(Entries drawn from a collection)
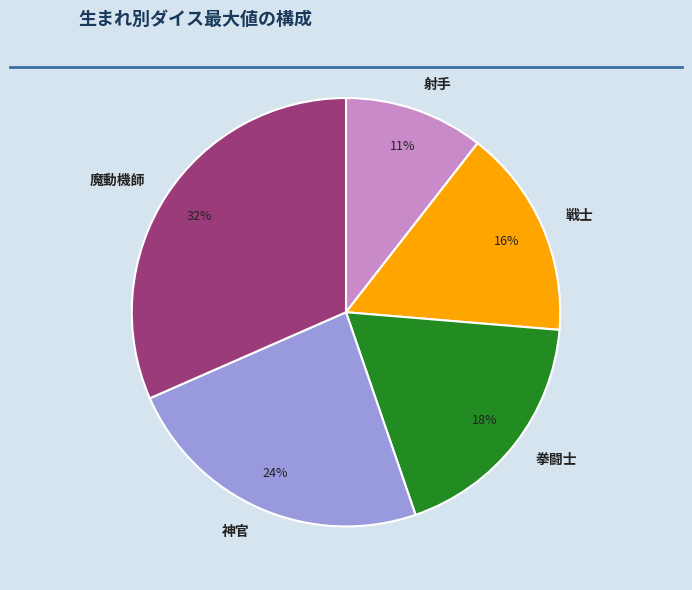

Rank the categories by value from lowest to highest.

射手, 戦士, 拳闘士, 神官, 魔動機師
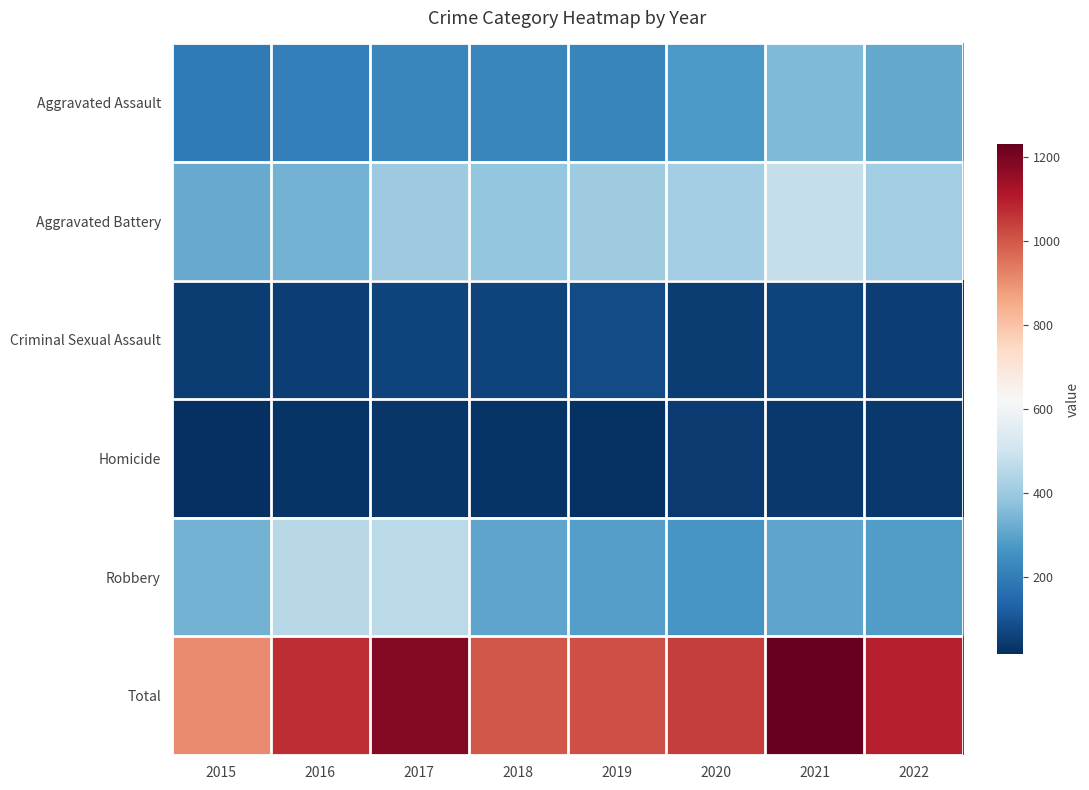

List the series in order of their peak value, lowest first.

Homicide, Criminal Sexual Assault, Aggravated Assault, Robbery, Aggravated Battery, Total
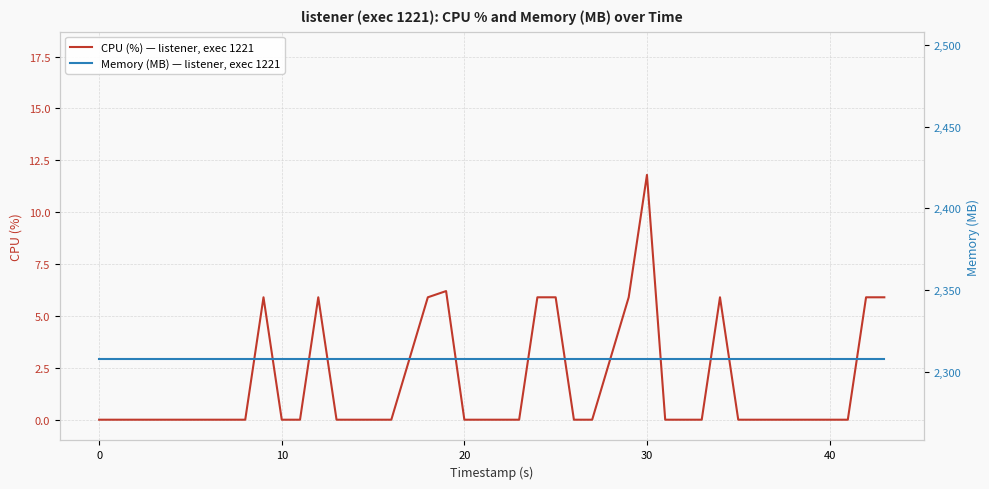

The value of Memory (MB) — listener, exec 1221 at 10 is 3206.3. True or false?

False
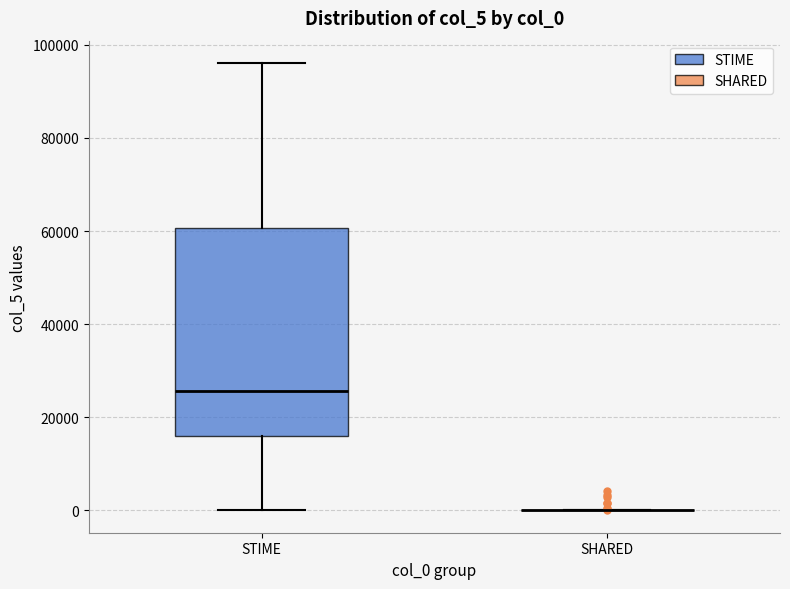

Comparing the boxes themselves (not the whiskers), which one is the tallest?

STIME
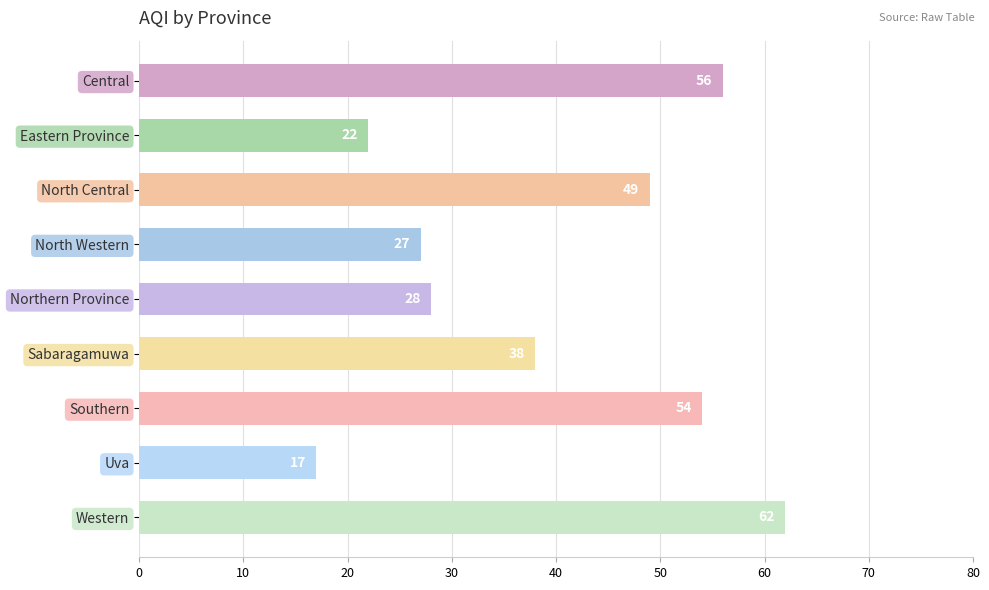

Reading top to bottom, transcribe all the data shown in this chart.

56	22	49	27	28	38	54	17	62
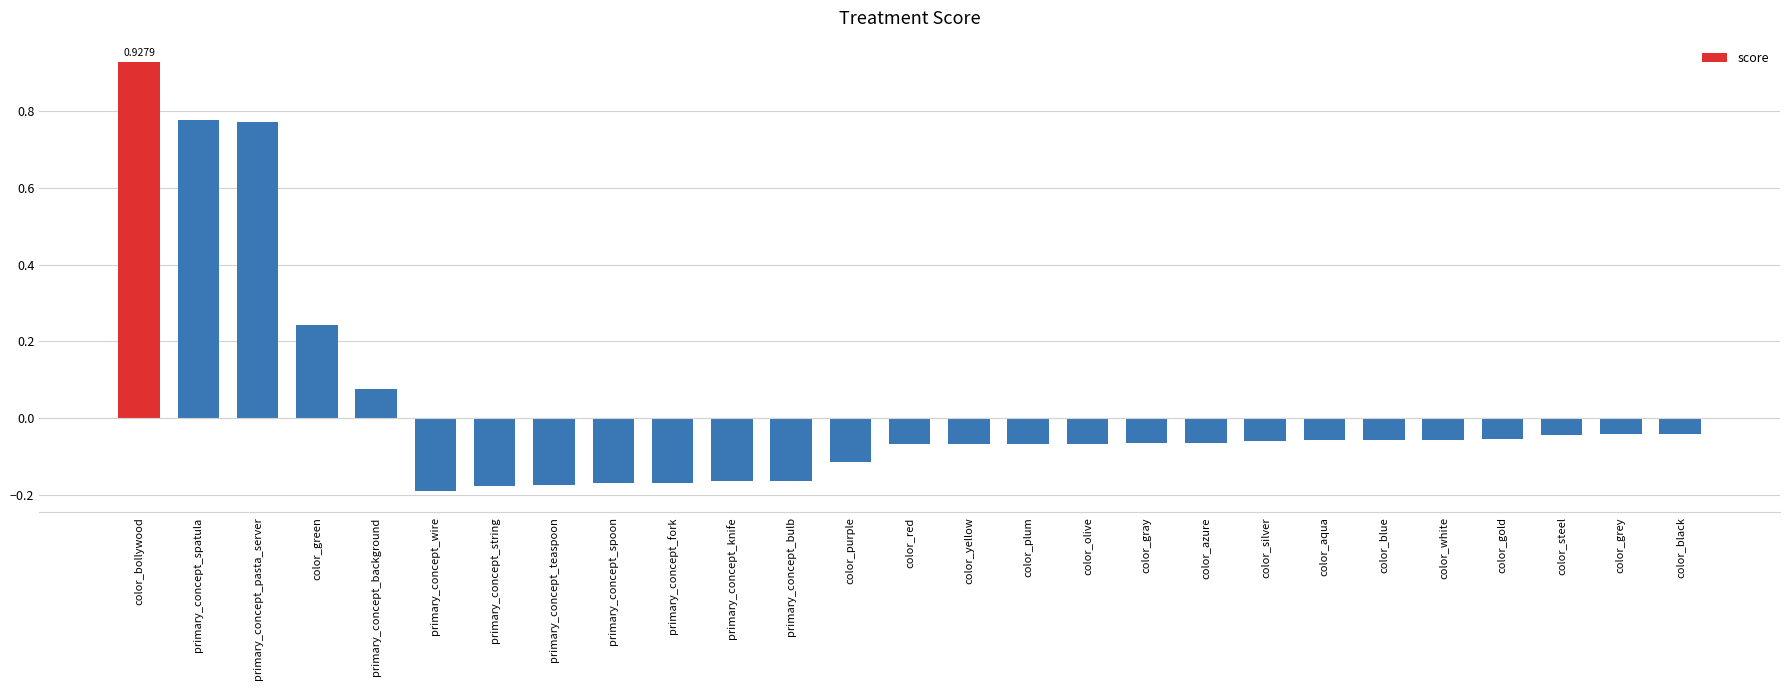

Does the chart contain stacked bars?

No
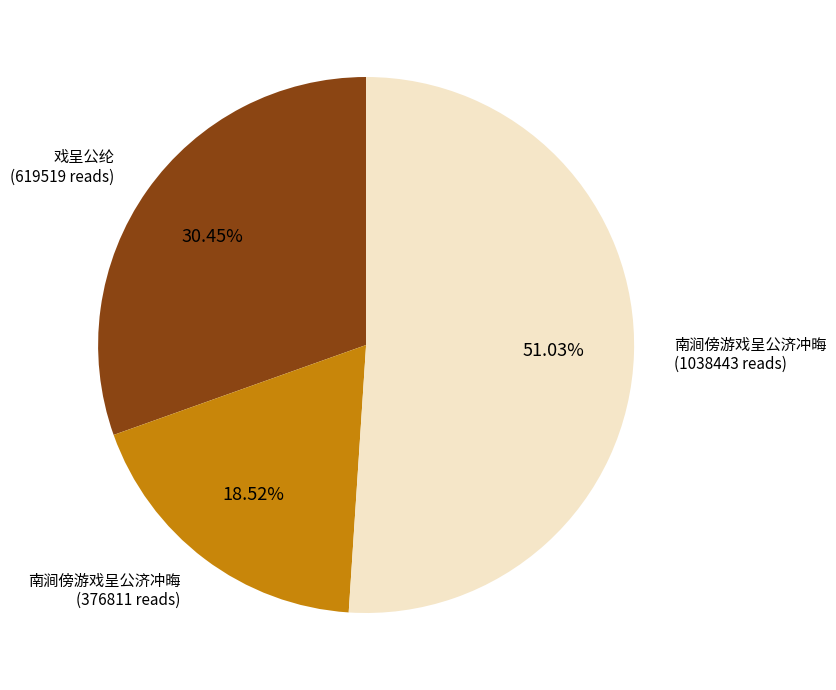

Is there any slice that represents more than half of the pie?

Yes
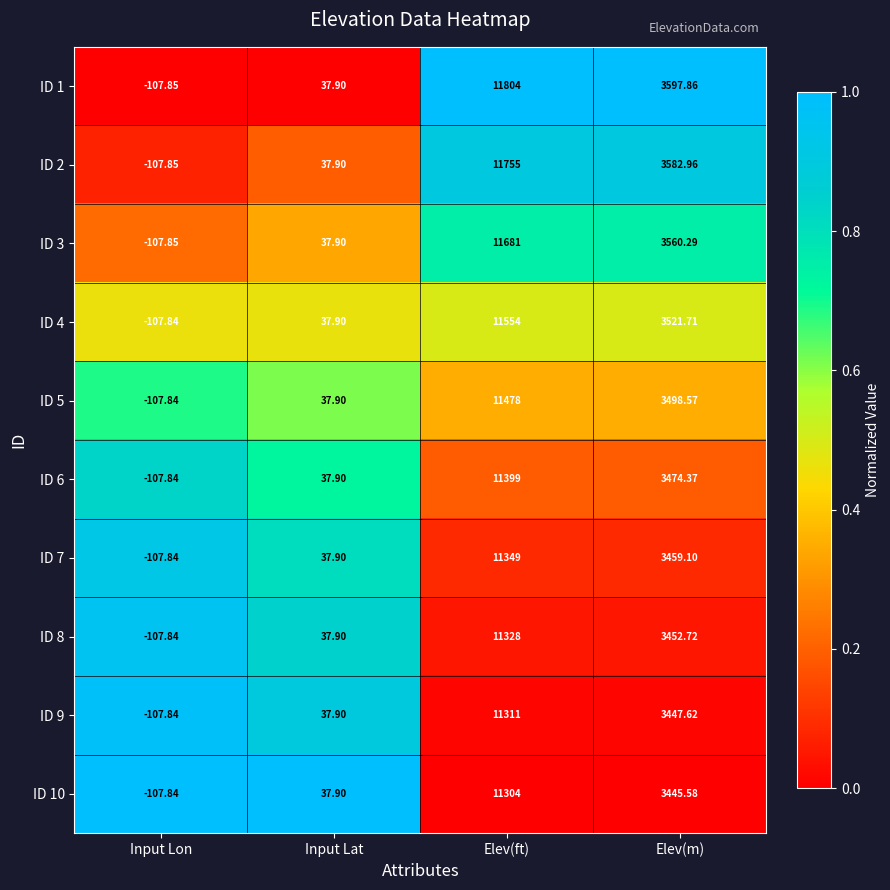

At which label does ID 9 first exceed 3447?

Elev(ft)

_Request_:
Can you extract every line of the data above verbatim, leaving the pictures out?

_Expected answer_:
Rank the categories by value from lowest to highest.

射手, 戦士, 拳闘士, 神官, 魔動機師

List the series in order of their peak value, lowest first.

Homicide, Criminal Sexual Assault, Aggravated Assault, Robbery, Aggravated Battery, Total

The value of Memory (MB) — listener, exec 1221 at 10 is 3206.3. True or false?

False

Comparing the boxes themselves (not the whiskers), which one is the tallest?

STIME

Reading top to bottom, transcribe all the data shown in this chart.

56	22	49	27	28	38	54	17	62

Does the chart contain stacked bars?

No

Is there any slice that represents more than half of the pie?

Yes

At which label does ID 9 first exceed 3447?

Elev(ft)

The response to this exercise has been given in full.